Start of Material to process

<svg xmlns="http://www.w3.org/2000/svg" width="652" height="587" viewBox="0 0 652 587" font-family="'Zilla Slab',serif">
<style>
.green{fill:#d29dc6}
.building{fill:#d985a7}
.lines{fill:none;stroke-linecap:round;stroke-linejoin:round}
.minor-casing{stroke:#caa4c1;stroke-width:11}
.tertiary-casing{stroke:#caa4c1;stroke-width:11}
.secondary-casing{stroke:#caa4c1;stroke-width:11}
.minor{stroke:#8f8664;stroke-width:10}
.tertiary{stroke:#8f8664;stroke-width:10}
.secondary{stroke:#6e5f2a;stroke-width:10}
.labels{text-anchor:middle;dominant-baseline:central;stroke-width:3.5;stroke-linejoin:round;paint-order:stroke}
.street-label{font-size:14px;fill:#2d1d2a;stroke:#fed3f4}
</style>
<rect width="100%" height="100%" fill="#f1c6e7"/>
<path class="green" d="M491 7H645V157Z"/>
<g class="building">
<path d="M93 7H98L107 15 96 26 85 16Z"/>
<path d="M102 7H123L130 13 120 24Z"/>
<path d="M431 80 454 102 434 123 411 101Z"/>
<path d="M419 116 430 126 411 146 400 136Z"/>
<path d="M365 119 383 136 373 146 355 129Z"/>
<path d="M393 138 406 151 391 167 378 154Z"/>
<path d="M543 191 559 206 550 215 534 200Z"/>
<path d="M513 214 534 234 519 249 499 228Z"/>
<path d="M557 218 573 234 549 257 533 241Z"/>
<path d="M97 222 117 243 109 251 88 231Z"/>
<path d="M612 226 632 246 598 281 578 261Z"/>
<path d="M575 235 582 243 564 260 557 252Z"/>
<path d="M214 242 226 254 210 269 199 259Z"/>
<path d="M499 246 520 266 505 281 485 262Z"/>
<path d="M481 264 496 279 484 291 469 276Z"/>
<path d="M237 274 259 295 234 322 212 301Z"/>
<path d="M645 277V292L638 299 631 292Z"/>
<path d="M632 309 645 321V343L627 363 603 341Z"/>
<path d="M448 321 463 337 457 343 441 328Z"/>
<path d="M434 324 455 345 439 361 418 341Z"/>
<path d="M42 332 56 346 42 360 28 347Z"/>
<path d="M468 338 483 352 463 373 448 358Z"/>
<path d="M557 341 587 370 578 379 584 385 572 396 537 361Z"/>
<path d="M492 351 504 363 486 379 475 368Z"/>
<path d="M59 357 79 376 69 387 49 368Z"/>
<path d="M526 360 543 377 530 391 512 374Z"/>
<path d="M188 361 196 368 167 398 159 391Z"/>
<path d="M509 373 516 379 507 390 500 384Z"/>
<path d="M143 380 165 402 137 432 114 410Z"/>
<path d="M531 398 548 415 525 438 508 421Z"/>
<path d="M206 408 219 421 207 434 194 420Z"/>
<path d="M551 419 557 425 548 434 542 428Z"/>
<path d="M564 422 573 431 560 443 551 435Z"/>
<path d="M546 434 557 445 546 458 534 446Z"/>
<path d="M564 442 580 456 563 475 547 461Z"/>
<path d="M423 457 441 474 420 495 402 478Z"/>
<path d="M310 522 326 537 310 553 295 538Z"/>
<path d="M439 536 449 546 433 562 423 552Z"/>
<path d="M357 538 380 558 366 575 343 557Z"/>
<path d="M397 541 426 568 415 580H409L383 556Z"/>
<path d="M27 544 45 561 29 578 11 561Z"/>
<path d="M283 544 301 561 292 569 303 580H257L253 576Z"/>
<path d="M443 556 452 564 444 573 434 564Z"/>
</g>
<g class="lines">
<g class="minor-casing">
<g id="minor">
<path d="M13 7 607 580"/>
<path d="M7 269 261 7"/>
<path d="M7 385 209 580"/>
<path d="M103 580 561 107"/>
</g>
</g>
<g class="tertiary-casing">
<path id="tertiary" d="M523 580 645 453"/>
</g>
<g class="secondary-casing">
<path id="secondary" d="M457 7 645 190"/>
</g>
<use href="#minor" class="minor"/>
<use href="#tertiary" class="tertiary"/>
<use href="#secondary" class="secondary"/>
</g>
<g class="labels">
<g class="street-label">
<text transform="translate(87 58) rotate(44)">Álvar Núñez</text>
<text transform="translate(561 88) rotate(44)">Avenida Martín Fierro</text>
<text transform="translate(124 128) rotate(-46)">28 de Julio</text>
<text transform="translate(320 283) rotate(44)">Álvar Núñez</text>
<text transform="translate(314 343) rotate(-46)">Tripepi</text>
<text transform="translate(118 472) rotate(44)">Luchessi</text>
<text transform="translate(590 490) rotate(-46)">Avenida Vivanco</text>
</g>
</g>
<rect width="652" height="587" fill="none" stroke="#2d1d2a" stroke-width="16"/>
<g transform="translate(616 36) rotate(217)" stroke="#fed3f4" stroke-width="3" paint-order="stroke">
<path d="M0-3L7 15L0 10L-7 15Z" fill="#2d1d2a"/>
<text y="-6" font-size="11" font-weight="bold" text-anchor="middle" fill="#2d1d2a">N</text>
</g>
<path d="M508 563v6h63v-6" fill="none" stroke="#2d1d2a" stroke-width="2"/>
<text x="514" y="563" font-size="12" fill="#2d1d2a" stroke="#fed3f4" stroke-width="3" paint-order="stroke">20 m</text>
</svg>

End of Material to process

:: Your assignment ::
The answer must consist of every line from the records above that holds "lines".

:: Response box ::
.lines{fill:none;stroke-linecap:round;stroke-linejoin:round}
<g class="lines">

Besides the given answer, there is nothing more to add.